Apparel designer Liz Claiborne, who founded a namesake women's sportswear label that grew into a multibillion dollar global empire, has died at age 78, the company said on Wednesday.
Claiborne was ailing from cancer and died at New York-Presbyterian Hospital on Tuesday, her assistant told Reuters.
Born March 31, 1929 in Brussels, Claiborne was raised in New Orleans.
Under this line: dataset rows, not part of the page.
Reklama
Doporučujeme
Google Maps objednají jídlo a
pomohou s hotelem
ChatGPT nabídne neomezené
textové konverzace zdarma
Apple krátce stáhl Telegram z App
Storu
After winning a design contest in Harper's Bazaar magazine as a young woman, she launched her career upon moving to New York.
She worked at various Seventh Avenue sportswear and dressmaking firms before founding her own company in 1976, with her husband, Art Ortenberg, a textile industry veteran, and two others.
Designer Calvin Klein described Claiborne as a "thin and stylish" woman of vision whom he first met in the early 1970s, after he himself had launched his own apparel company.
"She was really the first American designer to concentrate on clothes that a large segment of working women could afford," Klein told Reuters. "She had great taste and great style and she built one of the largest, most successful apparel companies."
Indeed, Claiborne's keen understanding of the working woman -- still an emerging concept in the mid-1970s -- led her to design styles that combined fashion with functionality, introducing droves of women to today's modern work uniform of sportswear separates.